▸ Problem 1
In the entries, starting with the first line and going on through the line with "Property in Saint-Tropez", change "OUT OF STOCK" to "SOLD OUT". Give those lines again with everything else left as it is.

START Page extract

Wednesday, December 22, 2010

Top 30 Tracks of 2010


Sorry for the long delay! Between work, life, getting engaged and the holidays, I've been stressed and too lazy to write. So we're back. Grooves will continue with Brian Eno's Apollo: Atmospheres and Soundtracks in 2011. Until then, here are some year end insights starting with In The Wake's Top 30 Tracks of 2010!

30. Mumford & Sons - "The Cave" - My sister demanded me listen to the Mumford & Sons album Sigh No More for quite some time and sadly I took too long to get to the quality folk rock record. "The Cave" is definitely a stand out single for the new band. When the banjos kick in, this song really takes off.

29. John Legend & The Roots - "Compared To What" - The smoothest man in R&B plus the smoothest band in hip hop team up for an album of 70's soul cuts with a slant on social justice and change? Yes please! This cover of the Les McCann and Eddie Harris stands up nicely with todays world politics and the American experience in 2010. You can get this track on Wake Up!

28. Neil Young - "Walk With Me" - Neil Young + Daniel Lanois = LeNoise. A strange album of sorts as it's just Neil and his guitar plus effects and production care of Lanois. The end result is a spaced out take on Neil's chunky, grunge guitar playing. It's a refreshing track.

27. Broken Bells - "The High Road" - Although Broken Bells is an overall disappointing album, it has a of few catchy, inescapable tunes. The straightforward poppy goodness of this track is undeniable and is one of those songs that you can't help but sing along to.

END Page extract
START Input data

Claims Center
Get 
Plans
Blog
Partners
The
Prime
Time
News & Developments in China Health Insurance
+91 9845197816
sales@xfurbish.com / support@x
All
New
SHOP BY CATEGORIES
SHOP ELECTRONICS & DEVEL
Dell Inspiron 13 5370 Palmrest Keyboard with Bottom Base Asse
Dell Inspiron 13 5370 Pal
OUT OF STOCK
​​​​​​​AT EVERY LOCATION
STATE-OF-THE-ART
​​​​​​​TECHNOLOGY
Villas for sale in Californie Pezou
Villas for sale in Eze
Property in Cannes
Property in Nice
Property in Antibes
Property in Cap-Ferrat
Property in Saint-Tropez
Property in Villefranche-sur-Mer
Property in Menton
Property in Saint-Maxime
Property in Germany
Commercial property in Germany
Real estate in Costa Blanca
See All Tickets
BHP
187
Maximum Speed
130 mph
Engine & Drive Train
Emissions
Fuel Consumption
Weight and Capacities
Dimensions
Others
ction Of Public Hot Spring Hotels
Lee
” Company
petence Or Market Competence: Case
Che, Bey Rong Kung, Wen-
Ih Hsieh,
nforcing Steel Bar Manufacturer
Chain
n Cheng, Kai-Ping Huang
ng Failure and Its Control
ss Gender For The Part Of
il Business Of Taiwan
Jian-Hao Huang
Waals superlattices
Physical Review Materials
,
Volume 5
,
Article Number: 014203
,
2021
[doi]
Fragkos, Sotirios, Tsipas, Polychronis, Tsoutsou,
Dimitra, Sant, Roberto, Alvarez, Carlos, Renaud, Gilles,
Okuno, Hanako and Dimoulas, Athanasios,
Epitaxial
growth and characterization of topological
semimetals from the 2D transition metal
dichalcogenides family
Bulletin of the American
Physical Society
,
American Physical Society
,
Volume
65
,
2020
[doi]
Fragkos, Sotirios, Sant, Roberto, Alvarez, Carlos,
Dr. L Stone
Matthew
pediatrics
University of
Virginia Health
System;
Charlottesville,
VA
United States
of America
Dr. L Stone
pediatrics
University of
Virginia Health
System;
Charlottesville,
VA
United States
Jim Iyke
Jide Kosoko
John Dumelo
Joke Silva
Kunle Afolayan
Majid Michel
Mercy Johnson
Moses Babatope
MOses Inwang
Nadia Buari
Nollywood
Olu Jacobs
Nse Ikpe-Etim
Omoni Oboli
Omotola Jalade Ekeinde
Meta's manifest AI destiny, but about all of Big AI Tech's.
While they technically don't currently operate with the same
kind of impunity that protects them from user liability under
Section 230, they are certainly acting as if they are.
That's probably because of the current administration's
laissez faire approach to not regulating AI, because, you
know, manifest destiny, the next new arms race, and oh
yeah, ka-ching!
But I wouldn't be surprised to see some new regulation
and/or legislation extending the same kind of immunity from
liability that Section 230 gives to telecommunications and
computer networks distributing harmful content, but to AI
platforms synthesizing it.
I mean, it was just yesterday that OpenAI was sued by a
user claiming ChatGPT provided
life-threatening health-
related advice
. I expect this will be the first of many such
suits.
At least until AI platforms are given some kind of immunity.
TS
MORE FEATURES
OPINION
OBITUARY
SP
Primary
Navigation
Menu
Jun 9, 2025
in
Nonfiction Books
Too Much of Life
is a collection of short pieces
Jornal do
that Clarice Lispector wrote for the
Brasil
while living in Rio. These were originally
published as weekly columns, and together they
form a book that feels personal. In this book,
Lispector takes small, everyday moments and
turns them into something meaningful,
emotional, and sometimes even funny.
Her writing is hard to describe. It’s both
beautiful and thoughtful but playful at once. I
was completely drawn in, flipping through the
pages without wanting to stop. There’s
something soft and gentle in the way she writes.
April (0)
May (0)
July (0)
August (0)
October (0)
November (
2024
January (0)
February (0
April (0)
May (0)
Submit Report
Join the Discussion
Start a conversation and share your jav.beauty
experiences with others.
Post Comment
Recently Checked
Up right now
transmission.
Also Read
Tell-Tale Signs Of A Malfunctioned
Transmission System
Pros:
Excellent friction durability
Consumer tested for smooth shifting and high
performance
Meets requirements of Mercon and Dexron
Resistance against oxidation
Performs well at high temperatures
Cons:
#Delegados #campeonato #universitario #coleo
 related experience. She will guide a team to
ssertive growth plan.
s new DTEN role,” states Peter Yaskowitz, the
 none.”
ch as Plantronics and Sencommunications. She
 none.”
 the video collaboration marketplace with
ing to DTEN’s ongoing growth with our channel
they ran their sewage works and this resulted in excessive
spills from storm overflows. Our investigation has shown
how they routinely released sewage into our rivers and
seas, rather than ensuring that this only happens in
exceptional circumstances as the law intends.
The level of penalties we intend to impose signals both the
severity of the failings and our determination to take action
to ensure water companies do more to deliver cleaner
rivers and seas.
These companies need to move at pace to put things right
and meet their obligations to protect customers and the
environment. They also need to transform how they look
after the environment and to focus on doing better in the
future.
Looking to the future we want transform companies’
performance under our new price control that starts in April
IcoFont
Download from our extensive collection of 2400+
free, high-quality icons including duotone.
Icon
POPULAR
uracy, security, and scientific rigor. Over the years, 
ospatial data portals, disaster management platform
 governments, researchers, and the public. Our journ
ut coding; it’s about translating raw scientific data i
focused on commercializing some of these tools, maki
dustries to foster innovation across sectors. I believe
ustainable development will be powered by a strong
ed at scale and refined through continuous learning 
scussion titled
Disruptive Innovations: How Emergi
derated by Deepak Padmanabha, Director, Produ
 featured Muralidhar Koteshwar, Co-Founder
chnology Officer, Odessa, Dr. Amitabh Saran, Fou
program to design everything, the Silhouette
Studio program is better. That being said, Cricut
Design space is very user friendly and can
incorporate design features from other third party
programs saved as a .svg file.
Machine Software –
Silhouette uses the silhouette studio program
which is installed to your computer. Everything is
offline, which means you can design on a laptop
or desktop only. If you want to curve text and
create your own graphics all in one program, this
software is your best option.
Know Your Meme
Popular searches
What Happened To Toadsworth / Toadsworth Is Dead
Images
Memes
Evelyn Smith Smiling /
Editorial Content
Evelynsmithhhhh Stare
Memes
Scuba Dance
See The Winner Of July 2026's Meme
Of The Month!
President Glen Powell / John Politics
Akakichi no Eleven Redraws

END Input data

▸ Problem 2
Quote the post on the top tracks of 2010, starting with "29. John Legend" and going on through "a refreshing track.".

▸ Answer space 1
Claims Center
Get 
Plans
Blog
Partners
The
Prime
Time
News & Developments in China Health Insurance
+91 9845197816
sales@xfurbish.com / support@x
All
New
SHOP BY CATEGORIES
SHOP ELECTRONICS & DEVEL
Dell Inspiron 13 5370 Palmrest Keyboard with Bottom Base Asse
Dell Inspiron 13 5370 Pal
SOLD OUT
​​​​​​​AT EVERY LOCATION
STATE-OF-THE-ART
​​​​​​​TECHNOLOGY
Villas for sale in Californie Pezou
Villas for sale in Eze
Property in Cannes
Property in Nice
Property in Antibes
Property in Cap-Ferrat
Property in Saint-Tropez

▸ Answer space 2
29. John Legend & The Roots - "Compared To What" - The smoothest man in R&B plus the smoothest band in hip hop team up for an album of 70's soul cuts with a slant on social justice and change? Yes please! This cover of the Les McCann and Eddie Harris stands up nicely with todays world politics and the American experience in 2010. You can get this track on Wake Up!

28. Neil Young - "Walk With Me" - Neil Young + Daniel Lanois = LeNoise. A strange album of sorts as it's just Neil and his guitar plus effects and production care of Lanois. The end result is a spaced out take on Neil's chunky, grunge guitar playing. It's a refreshing track.